Excerpt to read =>
******************************

The standards for Monte Carlo experiments in statistics were set by Sawilowsky.[59] In applied statistics, Monte Carlo methods may be used for at least four purposes:

  1. To compare competing statistics for small samples under realistic data conditions. Although type I error and power properties of statistics can be calculated for data drawn from classical theoretical distributions (e.g., normal curve, Cauchy distribution) for asymptotic conditions (i. e, infinite sample size and infinitesimally small treatment effect), real data often do not have such distributions.
  2. To provide implementations of hypothesis tests that are more efficient than exact tests such as permutation tests (which are often impossible to compute) while being more accurate than critical values for asymptotic distributions.
  3. To provide a random sample from the posterior distribution in Bayesian inference. This sample then approximates and summarizes all the essential features of the posterior.
  4. To provide efficient random estimates of the Hessian matrix of the negative log-likelihood function that may be averaged to form an estimate of the Fisher information matrix.[60] [61]

Monte Carlo methods are also a compromise between approximate randomization and permutation tests. An approximate randomization test is based on a specified subset of all permutations (which entails potentially enormous housekeeping of which permutations have been considered). The Monte Carlo approach is based on a specified number of randomly drawn permutations (exchanging a minor loss in precision if a permutation is drawn twice—or more frequently—for the efficiency of not having to track which permutations have already been selected).

Artificial intelligence for games

See main article: Monte Carlo tree search. Monte Carlo methods have been developed into a technique called Monte-Carlo tree search that is useful for searching for the best move in a game. Possible moves are organized in a search tree and many random simulations are used to estimate the long-term potential of each move. A black box simulator represents the opponent's moves.[62]

The Monte Carlo tree search (MCTS) method has four steps:[63]

  1. Starting at root node of the tree, select optimal child nodes until a leaf node is reached.
  2. Expand the leaf node and choose one of its children.
  3. Play a simulated game starting with that node.
  4. Use the results of that simulated game to update the node and its ancestors.

The net effect, over the course of many simulated games, is that the value of a node representing a move will go up or down, hopefully corresponding to whether or not that node represents a good move.

Monte Carlo Tree Search has been used successfully to play games such as Go,[64] Tantrix,[65] Battleship,[66] Havannah,[67] and Arimaa.[68]

See also: Computer Go.

******************************

Entries shown =>
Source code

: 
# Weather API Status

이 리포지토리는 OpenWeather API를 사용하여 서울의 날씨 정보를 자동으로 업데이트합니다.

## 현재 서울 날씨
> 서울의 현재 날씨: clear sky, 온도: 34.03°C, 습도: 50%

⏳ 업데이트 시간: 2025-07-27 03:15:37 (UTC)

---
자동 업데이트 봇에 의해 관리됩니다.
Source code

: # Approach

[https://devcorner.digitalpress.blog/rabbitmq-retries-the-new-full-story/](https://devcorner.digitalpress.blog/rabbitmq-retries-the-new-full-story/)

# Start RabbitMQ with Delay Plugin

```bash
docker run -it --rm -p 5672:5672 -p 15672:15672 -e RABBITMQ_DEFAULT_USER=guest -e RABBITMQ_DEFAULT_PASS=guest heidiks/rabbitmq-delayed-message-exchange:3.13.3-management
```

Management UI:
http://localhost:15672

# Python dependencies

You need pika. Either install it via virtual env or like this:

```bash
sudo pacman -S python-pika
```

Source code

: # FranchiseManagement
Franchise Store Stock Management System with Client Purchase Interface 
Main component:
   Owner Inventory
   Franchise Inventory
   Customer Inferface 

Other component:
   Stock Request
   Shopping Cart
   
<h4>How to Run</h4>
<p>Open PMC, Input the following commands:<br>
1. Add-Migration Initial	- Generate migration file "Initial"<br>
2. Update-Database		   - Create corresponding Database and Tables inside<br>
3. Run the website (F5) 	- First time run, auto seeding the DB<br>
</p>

******************************

Task goal => Reproduce word for word everything in the Monte Carlo passage from "Monte Carlo methods are" down to "already been selected).". Rely only on the Monte Carlo passage, not on the rows.

The completed task =>
Monte Carlo methods are also a compromise between approximate randomization and permutation tests. An approximate randomization test is based on a specified subset of all permutations (which entails potentially enormous housekeeping of which permutations have been considered). The Monte Carlo approach is based on a specified number of randomly drawn permutations (exchanging a minor loss in precision if a permutation is drawn twice—or more frequently—for the efficiency of not having to track which permutations have already been selected).